> **Assignment**: Could you repeat, exactly and with no pictures, only the lines from the start of the records through the line containing "searchParameterUse| enum <a"?

> **Dataset entries**:
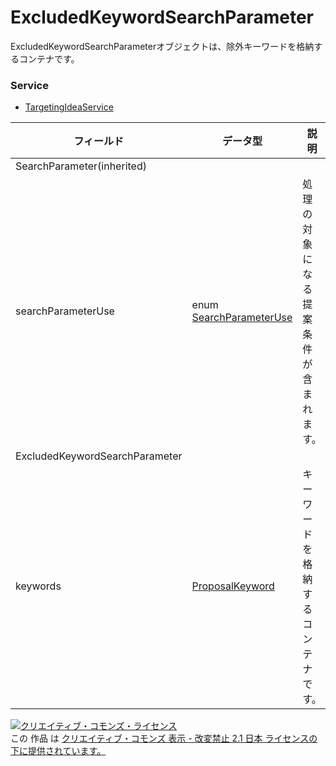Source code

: # ExcludedKeywordSearchParameter
ExcludedKeywordSearchParameterオブジェクトは、除外キーワードを格納するコンテナです。
### Service
+ [TargetingIdeaService](../services/TargetingIdeaService.md)

| フィールド | データ型 | 説明 | 
|---|---|---|
| SearchParameter(inherited)|||
| searchParameterUse| enum <a href="./SearchParameterUse.md">SearchParameterUse</a>| 処理の対象になる提案条件が含まれます。 |
| ExcludedKeywordSearchParameter|||
| keywords| <a href="./ProposalKeyword.md">ProposalKeyword</a>| キーワードを格納するコンテナです。 |
<a rel="license" href="http://creativecommons.org/licenses/by-nd/2.1/jp/"><img alt="クリエイティブ・コモンズ・ライセンス" style="border-width:0" src="https://i.creativecommons.org/l/by-nd/2.1/jp/88x31.png" /></a><br />この 作品 は <a rel="license" href="http://creativecommons.org/licenses/by-nd/2.1/jp/">クリエイティブ・コモンズ 表示 - 改変禁止 2.1 日本 ライセンスの下に提供されています。</a>
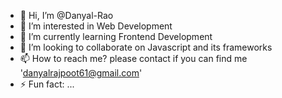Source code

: - 👋 Hi, I’m @Danyal-Rao
- 👀 I’m interested in Web Development
- 🌱 I’m currently learning Frontend Development 
- 💞️ I’m looking to collaborate on Javascript and its frameworks
- 📫 How to reach me? please contact if you can find me 'danyalrajpoot61@gmail.com'
- ⚡ Fun fact: ...

<!---
Danyal-Rao/Danyal-Rao is a ✨ special ✨ repository because its `README.md` (this file) appears on your GitHub profile.
You can click the Preview link to take a look at your changes.
--->

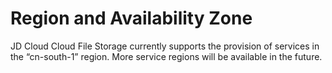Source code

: # Region and Availability Zone

JD Cloud Cloud File Storage currently supports the provision of services in the “cn-south-1” region. More service regions will be available in the future.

> **Output**:
Source code

: # ExcludedKeywordSearchParameter
ExcludedKeywordSearchParameterオブジェクトは、除外キーワードを格納するコンテナです。
### Service
+ [TargetingIdeaService](../services/TargetingIdeaService.md)

| フィールド | データ型 | 説明 | 
|---|---|---|
| SearchParameter(inherited)|||
| searchParameterUse| enum <a href="./SearchParameterUse.md">SearchParameterUse</a>| 処理の対象になる提案条件が含まれます。 |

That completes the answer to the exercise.